Aim of the task:
Rewrite every line of the data below as a numbered list, leaving out the blank lines.

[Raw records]
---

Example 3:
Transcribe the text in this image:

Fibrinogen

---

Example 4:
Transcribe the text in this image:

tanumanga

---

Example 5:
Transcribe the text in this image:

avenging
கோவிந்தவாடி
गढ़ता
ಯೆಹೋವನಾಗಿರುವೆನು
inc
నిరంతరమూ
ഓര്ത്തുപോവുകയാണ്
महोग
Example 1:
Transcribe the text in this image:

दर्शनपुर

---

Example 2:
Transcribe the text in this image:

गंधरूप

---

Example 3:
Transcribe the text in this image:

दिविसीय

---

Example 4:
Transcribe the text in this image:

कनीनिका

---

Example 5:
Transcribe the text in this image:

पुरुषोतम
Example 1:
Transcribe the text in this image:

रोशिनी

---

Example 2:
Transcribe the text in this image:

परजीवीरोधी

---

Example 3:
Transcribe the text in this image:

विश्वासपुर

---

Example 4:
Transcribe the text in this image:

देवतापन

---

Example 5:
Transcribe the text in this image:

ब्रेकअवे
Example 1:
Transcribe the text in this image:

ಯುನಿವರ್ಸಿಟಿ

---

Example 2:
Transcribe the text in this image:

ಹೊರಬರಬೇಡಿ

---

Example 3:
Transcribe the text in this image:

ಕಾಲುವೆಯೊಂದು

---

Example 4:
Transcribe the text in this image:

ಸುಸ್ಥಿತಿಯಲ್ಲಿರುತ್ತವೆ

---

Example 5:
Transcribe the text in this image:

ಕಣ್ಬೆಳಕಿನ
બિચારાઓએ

Answer for this exercise:
1. ---
2. Example 3:
3. Transcribe the text in this image:
4. Fibrinogen
5. ---
6. Example 4:
7. Transcribe the text in this image:
8. tanumanga
9. ---
10. Example 5:
11. Transcribe the text in this image:
12. avenging
13. கோவிந்தவாடி
14. गढ़ता
15. ಯೆಹೋವನಾಗಿರುವೆನು
16. inc
17. నిరంతరమూ
18. ഓര്ത്തുപോവുകയാണ്
19. महोग
20. Example 1:
21. Transcribe the text in this image:
22. दर्शनपुर
23. ---
24. Example 2:
25. Transcribe the text in this image:
26. गंधरूप
27. ---
28. Example 3:
29. Transcribe the text in this image:
30. दिविसीय
31. ---
32. Example 4:
33. Transcribe the text in this image:
34. कनीनिका
35. ---
36. Example 5:
37. Transcribe the text in this image:
38. पुरुषोतम
39. Example 1:
40. Transcribe the text in this image:
41. रोशिनी
42. ---
43. Example 2:
44. Transcribe the text in this image:
45. परजीवीरोधी
46. ---
47. Example 3:
48. Transcribe the text in this image:
49. विश्वासपुर
50. ---
51. Example 4:
52. Transcribe the text in this image:
53. देवतापन
54. ---
55. Example 5:
56. Transcribe the text in this image:
57. ब्रेकअवे
58. Example 1:
59. Transcribe the text in this image:
60. ಯುನಿವರ್ಸಿಟಿ
61. ---
62. Example 2:
63. Transcribe the text in this image:
64. ಹೊರಬರಬೇಡಿ
65. ---
66. Example 3:
67. Transcribe the text in this image:
68. ಕಾಲುವೆಯೊಂದು
69. ---
70. Example 4:
71. Transcribe the text in this image:
72. ಸುಸ್ಥಿತಿಯಲ್ಲಿರುತ್ತವೆ
73. ---
74. Example 5:
75. Transcribe the text in this image:
76. ಕಣ್ಬೆಳಕಿನ
77. બિચારાઓએ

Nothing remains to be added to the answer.